EU DISSE QUE GOSTAVA DE DIÁRIOS?

Fotografia, Suzana Guimarães
Data: Junho de 2020


sexta-feira, 19 de fevereiro de 2021

O menino do skate

 

Eu só vi o acidente porque desviei do meu caminho de volta para casa para caminhar até a mesa que tinha um livro aberto sobre ela, no jardim da universidade. Na mesa, o livro tinha suas páginas folheadas pelo vento, era sobre maternidade e nascimento. No chão, estava o marcador de páginas do livro: um cartão grande com a imagem de Jesus Cristo de mãos abertas e delas saía luz. 

Um minuto depois, no máximo, dois, eu vi o rapaz caído no chão, sacolejando a cabeça, entre a pista de carros e a calçada, na pracinha da universidade. Ao lado dele, um skate. 

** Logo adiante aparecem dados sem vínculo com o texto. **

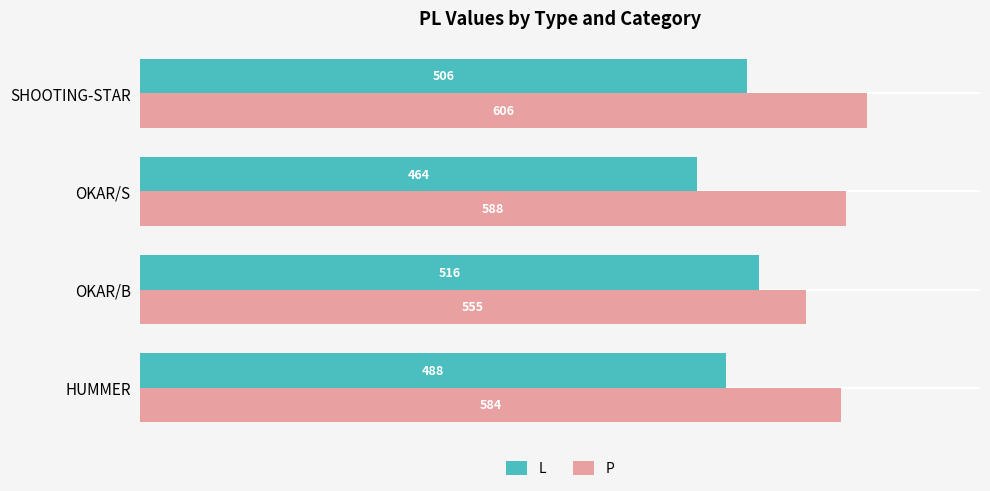

List the labels in order of P value, largest first.

SHOOTING-STAR, OKAR/S, HUMMER, OKAR/B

Noite fria, apenas um carro passou e parou para ver. Um casal de orientais, mais próximo dele que eu, olhava. Foram segundos de choque e impasse. Falei para R que era preciso chamar imediatamente a polícia, fiquei tão nervosa que falei Samu, no lugar de ambulância. A amiga dele o viu de longe, desceu correndo a calçada, gritando seu nome, e o colocou de lado no chão por sobre o próprio braço dele. 

Posso jurar que o tempo parou, a noite, o vento. Ele não parava de tremer a cabeça. Chegou um corredor de rua para ver. Então, R caminhou em direção à pequena torre de luz azul, onde se lê a palavra emergency e acionou a polícia. Foi atendido imediatamente. Eu que tanto caminho naquela universidade jamais reparei aquelas torres espalhadas para chamar socorro. A pessoa do outro lado fazia perguntas, mas já sabia onde estávamos. O corredor de rua e o casal também falavam ao telefone. 

Foi então que vi a amiga debruçada sobre ele, de costas para mim, duas asas brancas abertas e entre elas a palavra angel, na blusa de frio. Um minuto se passou e ouvimos as sirenes. Chegaram dois carros da polícia e atrás deles uma ambulância. 

Falei, só saio daqui após saber que está vivo. Ele parou de chacoalhar a cabeça um pouco antes da polícia chegar. A amiga ficou calma. Havia no ar alguma densidade, eu poderia tocá-la de tão real. 

Quando os policiais saíram dos carros e se aproximaram, passou a magia. Tudo se tornou a realidade de um acidente. 

Retomei meu caminho. O livro deve ainda estar lá, balançando suas folhas. Voltei para casa, um pouco menos, um pouco mais, pensando na vida. É bom estar aqui.